-------- TEXTE SOURCE

Bon alors avant de réellement entrer dans le vif du sujet de la critique de cette sublime BD, je dois avouer que je ne savais pas du tout que l'artiste Attila Futaki était décédé brutalement à 39 ans à peine.
C'est super triste au vu de la maestria graphique que j'ai eu le plaisir de découvrir sur ce Dernière Aube. C'est le plus beau dessin et la plus belle mise en page que j'ai vu depuis plus belle lurette. C'est sublime. Les visages, les émotions, les paysages mais surtout les yeux. Rien n'est à jeter. Rien.

----------------
-------- ENTRÉES RÉPERTORIÉES

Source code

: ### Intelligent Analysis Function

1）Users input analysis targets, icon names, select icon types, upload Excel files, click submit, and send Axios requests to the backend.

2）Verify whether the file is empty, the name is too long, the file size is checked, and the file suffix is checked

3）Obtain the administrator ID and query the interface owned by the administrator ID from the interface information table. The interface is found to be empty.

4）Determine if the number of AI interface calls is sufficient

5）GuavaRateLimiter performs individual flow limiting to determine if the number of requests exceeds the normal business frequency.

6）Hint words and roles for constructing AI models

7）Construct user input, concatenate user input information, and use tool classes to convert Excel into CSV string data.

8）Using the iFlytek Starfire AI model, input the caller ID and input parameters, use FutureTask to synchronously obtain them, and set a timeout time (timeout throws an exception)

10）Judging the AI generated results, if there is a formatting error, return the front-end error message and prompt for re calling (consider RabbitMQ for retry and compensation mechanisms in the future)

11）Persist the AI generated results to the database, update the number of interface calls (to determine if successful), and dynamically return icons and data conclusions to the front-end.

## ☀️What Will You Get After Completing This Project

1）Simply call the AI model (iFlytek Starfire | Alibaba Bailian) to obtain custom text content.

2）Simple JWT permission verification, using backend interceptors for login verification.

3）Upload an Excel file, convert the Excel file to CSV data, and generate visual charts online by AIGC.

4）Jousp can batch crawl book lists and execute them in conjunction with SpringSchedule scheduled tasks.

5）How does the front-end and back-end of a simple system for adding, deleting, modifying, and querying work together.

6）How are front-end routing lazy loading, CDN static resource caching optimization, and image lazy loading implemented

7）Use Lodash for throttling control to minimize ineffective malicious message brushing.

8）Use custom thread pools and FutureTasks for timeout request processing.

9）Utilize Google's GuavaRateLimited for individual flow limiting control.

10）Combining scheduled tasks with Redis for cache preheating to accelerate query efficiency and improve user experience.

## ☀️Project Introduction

----------------

• [TRAVAIL À FAIRE]
(1) Reprenez la critique de la BD Dernière Aube, tout ce qui va de "Bon alors avant" jusqu'à "ans à peine.", en remplaçant "brutalement" par "soudainement".
(2) Écrivez la suite de la critique de la BD Dernière Aube, à partir de sa dernière phrase.

• [RÉPONSES AUX EXERCICES]
(1)
Bon alors avant de réellement entrer dans le vif du sujet de la critique de cette sublime BD, je dois avouer que je ne savais pas du tout que l'artiste Attila Futaki était décédé soudainement à 39 ans à peine.

(2)
Et ce sublime dessin est mis en avant par un scenario aux petits oignons. Un polar à l'américaine, qui rappellera à tout lecteur les meilleurs films des années 90. Une double enquête, un gentil "méchant" qui a de la gueule, des hommes de paroles, un agent du FBI aux méthodes troubles mais aussi un véritable méchant, des retournements de situations et une fin digne du silence des agneaux.
Autant vous dire que j'ai adoré. Tout. De la première à la dernière page. De l'hommage d'Azzarello en préface à celui de Jeremy Guez en post face.
Allez-y sans retenue, sans réfléchir et découvrez LA BD de l'année.